> [Stated task A]: Transcribe the part of the interview about film that begins at the words "You mean the" and stops after "has already ‘faded’.".
> [Stated task B]: Pick up the interview about film after its last sentence and continue it.

> [Document text]:
No doubt this suddenly takes you out a bit, and you regard the film very emotionally.

That’s right.

But not identifying with it, more a kind of emotional observation.


At a certain distance.

This distance is what I call the present and the future. It means we are coping with our consciousness as spectators, and we can look at the screen and see the image and life moving right there before our eyes. That’s why I very much like the opening scene of Black Notebook, for me it’s the ultimate opening. I mean the beginning of the film in a movie theater, when the image tries to show itself but is blurred because the projection went wrong. The audience in the hall complains, it wants to see Viviane’s image and see the women who was Ronit. Without knowing it, the audience longs for the image of a real woman. For me this whole story really talks about film, the distance we have between the screen and our expectations.

You mean the fact that it is just a bit out of focus?

Yes. One day Shlomi filmed the screening of To Take a Wife in Paris, and there really was a technical problem at the beginning. At the time film was still used in screenings, so there was always this bit of tension before the beginning – will the projectionist know what he is doing? At that moment, something really interesting happens. The audience becomes active facing the screen, it is the kind of promise that you, the spectators, will also be active in a certain way if you go on watching in spite of the mishaps. In addition, the blurred image reminds us in a way that she is no longer with us. That this woman has already ‘faded’.

> [Data segment]:

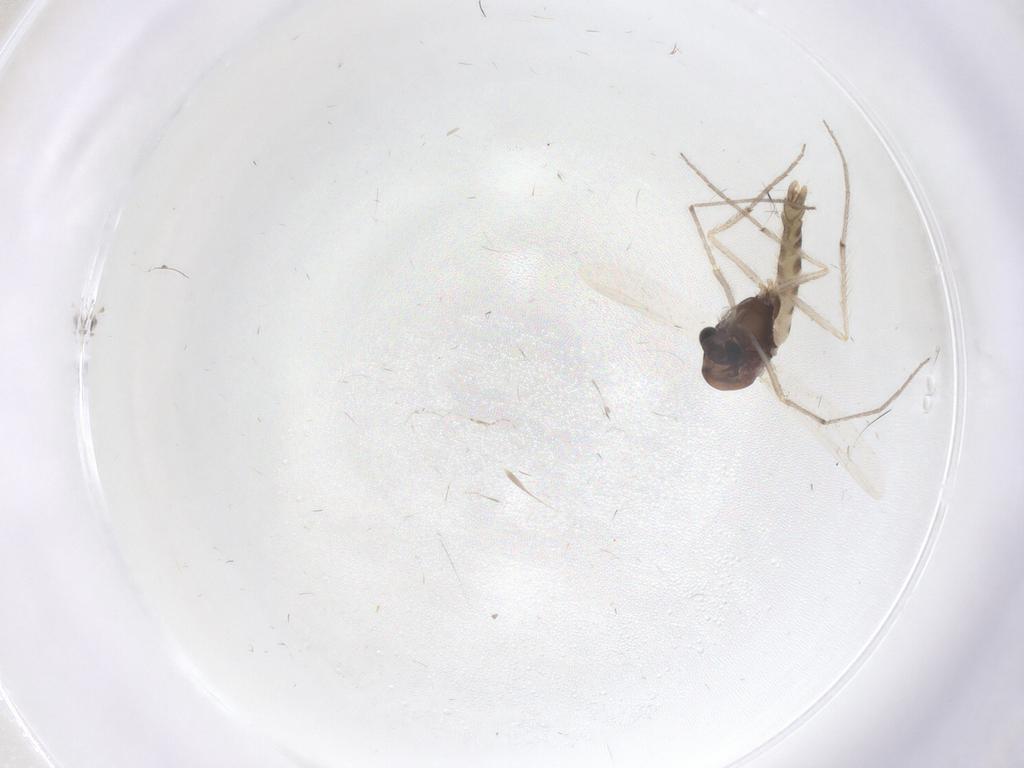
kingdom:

> [Task answer A]:
You mean the fact that it is just a bit out of focus?

Yes. One day Shlomi filmed the screening of To Take a Wife in Paris, and there really was a technical problem at the beginning. At the time film was still used in screenings, so there was always this bit of tension before the beginning – will the projectionist know what he is doing? At that moment, something really interesting happens. The audience becomes active facing the screen, it is the kind of promise that you, the spectators, will also be active in a certain way if you go on watching in spite of the mishaps. In addition, the blurred image reminds us in a way that she is no longer with us. That this woman has already ‘faded’.

> [Task answer B]:
That indeed is what sometimes happens in editing, when material suddenly becomes more intelligent even than you.

That’s right.

It sometimes reaches some level beyond genius, but not your own.

Exactly. Who could have thought up such a thing, written such a thing…

Or planned it.

Yes. We had many moments of life’s genius, for this really happened in life.

And then the editor’s role is to be a kind of hunter, to know when to say “Wow! this is amazing. I am hunting and adding it to my film.”

Right. I always say I’m fishing, all the time. The stage of looking at material is critical, I think, and I take it really seriously. I try to be as alert as a fish so that if something happens, I am there to pick it out of the water. I wait for my enthusiasm as I identify material that contains elements that really touch upon the truth of this film. I was enthused when I saw the blurred projection of the raw material. It is such a charged scene, in my opinion, that I didn’t know where to place it in the film, but it definitely felt as though I had caught a big fish that day – in the process of choosing the ‘ins’ there are all sorts of fish, even small ones, like sardines. And I want to find them, too, a future place on the ‘timeline’. When I watch, I don’t know what kind of a meal I’d be making, but every day I put these fish in the basket, write what I felt at that moment, what I had found. I like to fish alone, by the way, in my own quiet moments. At the end of the day, I would compose the segment with the fish I found, and call up Shlomi. We spoke a lot, and that’s how we actually got started.

I totally accept your suggestion to call it fishing rather than hunting. Fishing is so much more precise.

Yes. When you fish you face the water. You know there are plenty of fish inside, but you don’t see them. They actually have to be coming to you, and of course you have to catch them. Catch their beauty.

Definitely. Shall we get back to the moment in “Vertigo” of which this reminded you? How did this continue?

I suggested that we place the music over the cab ride. It was like the tailor who comes and knows your body dimensions well, and brings you a suit that is perfect for you. I didn’t know how it happened. We found ourselves listening to all of Bernard Herrmann’s music. Really.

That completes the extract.